Читать онлайн книгу Три жизни (сборник) - М. И. Ларионов страница 11
Я остался один… Может, девочка ещё выйдет? Вряд ли, момент изжит. Правда, ещё будут Тетюши сегодня, хотя поздно, – на всякий случай всё же приду. А сейчас – в каюту! В каюте я заперся и, не зажигая света, повалился на диван. Я был обезволен что-то соображать. Только знал, что ощущение действительности сковырнулось во мне; даже был момент, когда едва мог терпеть находиться здесь в упущенности того, что дали мне те минуты с ней. Несколько потом, когда стала возвращаться способность оценки, я подумал в тревоге, что не было этого даже после Казани, так открывшей мне её созерцанием издали, а что именно с этих вот минут, с того, так недавно прерванного, стояния рядом, её существование стало властнейшей, подавляющей силой в моей жизни. И тут я с ужасом сознаю близкую возможность непоправимого – как многократно усиленная производная той внезапной тревоги, которая охватила ещё на носу парохода в закатный час, – в такой шаткости, в такой отнявшей ее тьме произвола судьбы было оставлено… Сейчас мы плывём ещё вместе, пусть в разных, загороженных десятками перегородок местах (думает ли она там обо мне? и как думает?), но в одном обиталище, торопко и деловито в темноте несущем нас пока в одном направлении.

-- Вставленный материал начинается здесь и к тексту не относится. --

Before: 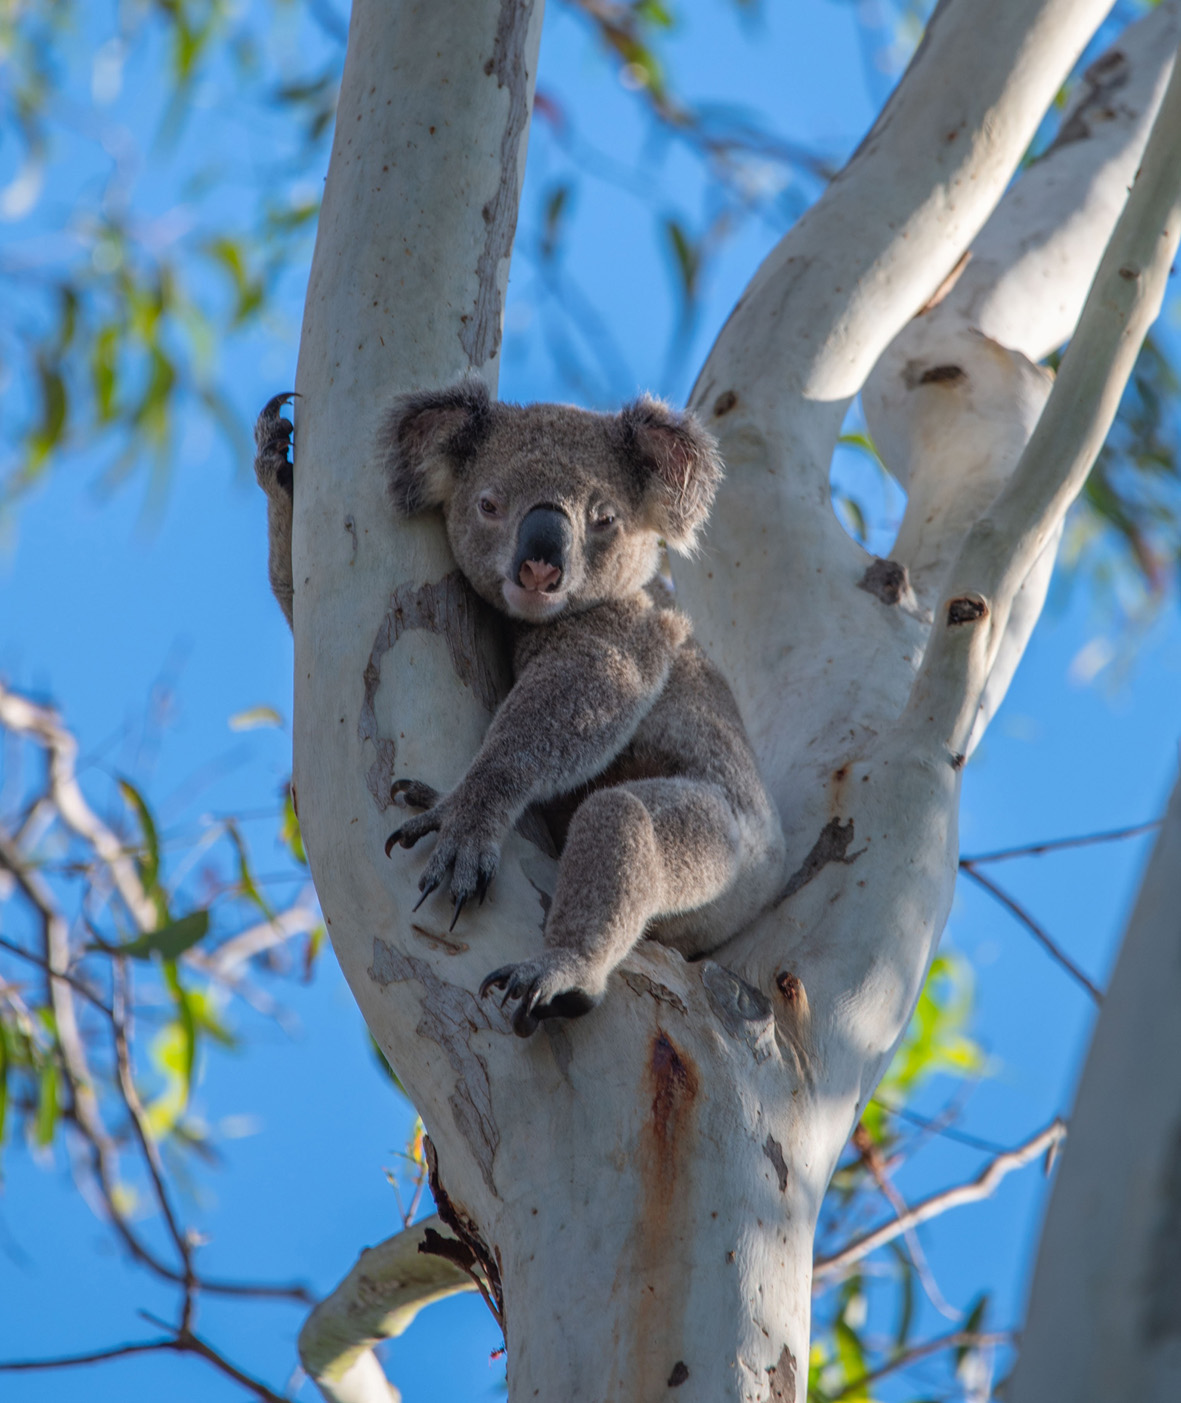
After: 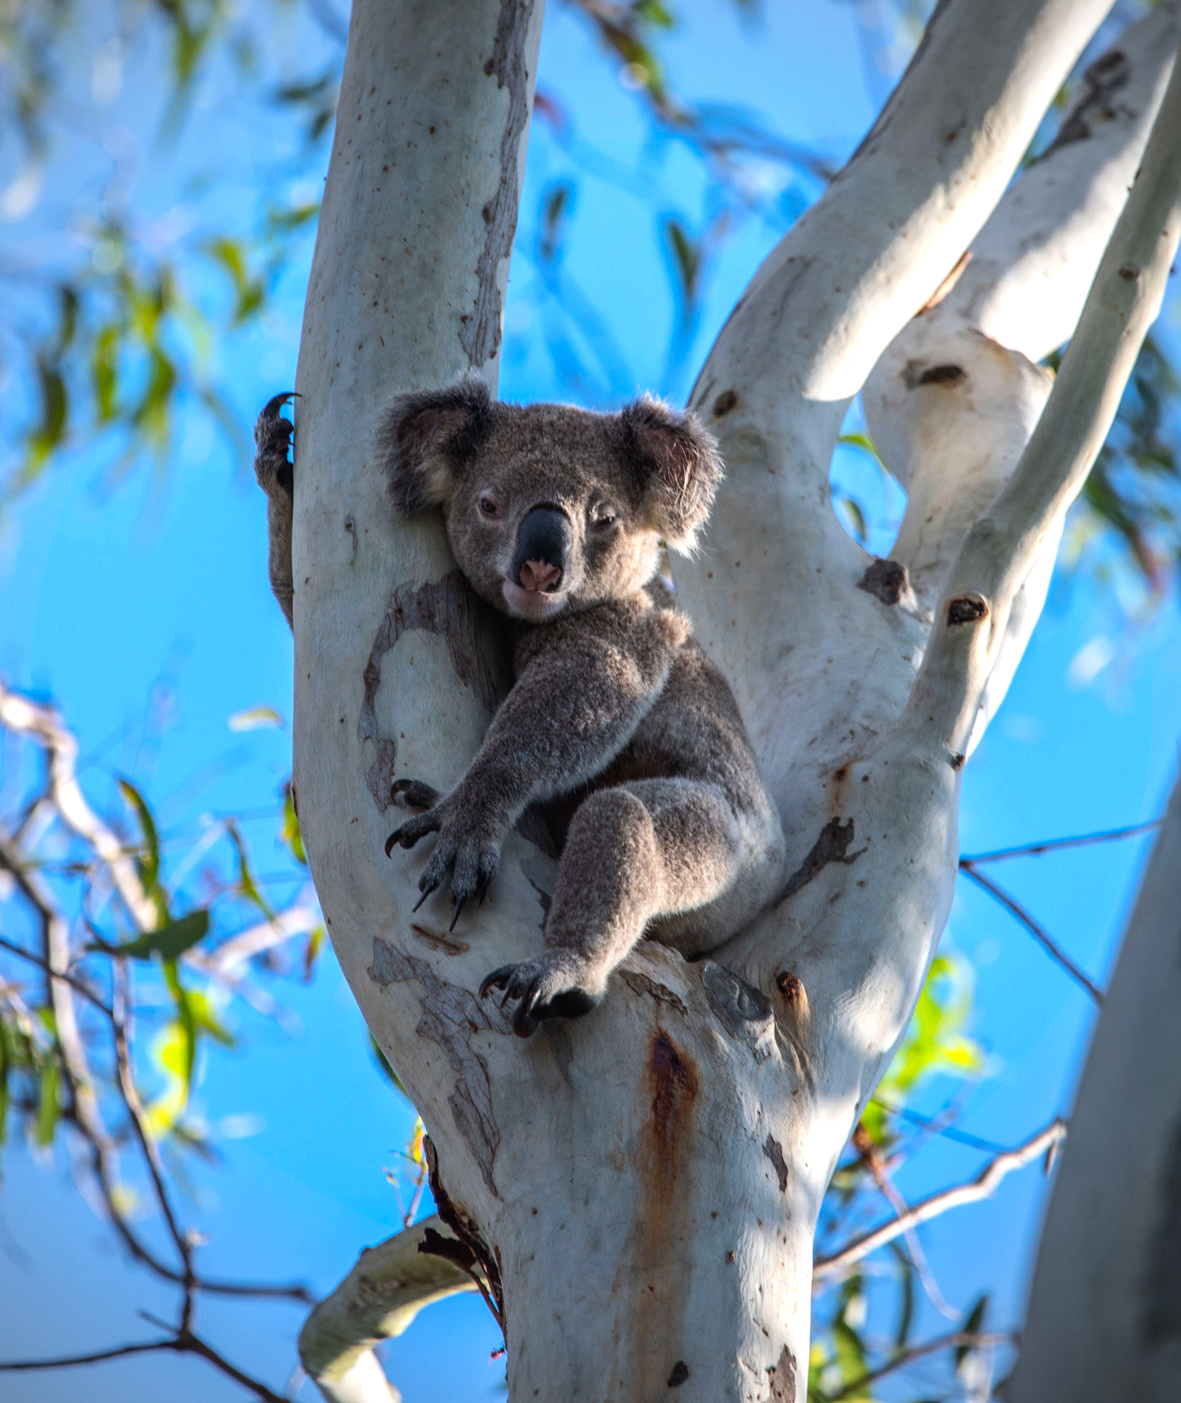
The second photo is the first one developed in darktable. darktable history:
vignetting: unbound false
color balance rgb: perceptual saturation grading › global saturation 10%, global vibrance 20%
exposure: compensate highlight preservation false
tone equalizer: -8 EV -0.75 EV, -7 EV -0.7 EV, -6 EV -0.6 EV, -5 EV -0.4 EV, -3 EV 0.4 EV, -2 EV 0.6 EV, -1 EV 0.7 EV, +0 EV 0.75 EV, edges refinement/feathering 500, mask exposure compensation -1.57 EV, preserve details no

Пока моя жизнь и её жизнь параллельно единым движением текут в завтра. Пока… Но завтра! Так легко, так само собой завтра всё разорвётся и всё наше, общее, станет по отдельности: в Куйбышеве – непредставимо моим, а на этом пароходе – унесённо её. Что же, что же делать! Выйдет ли она Тетюшах? Если выйдет, тут уж не тянуть – сразу подхожу!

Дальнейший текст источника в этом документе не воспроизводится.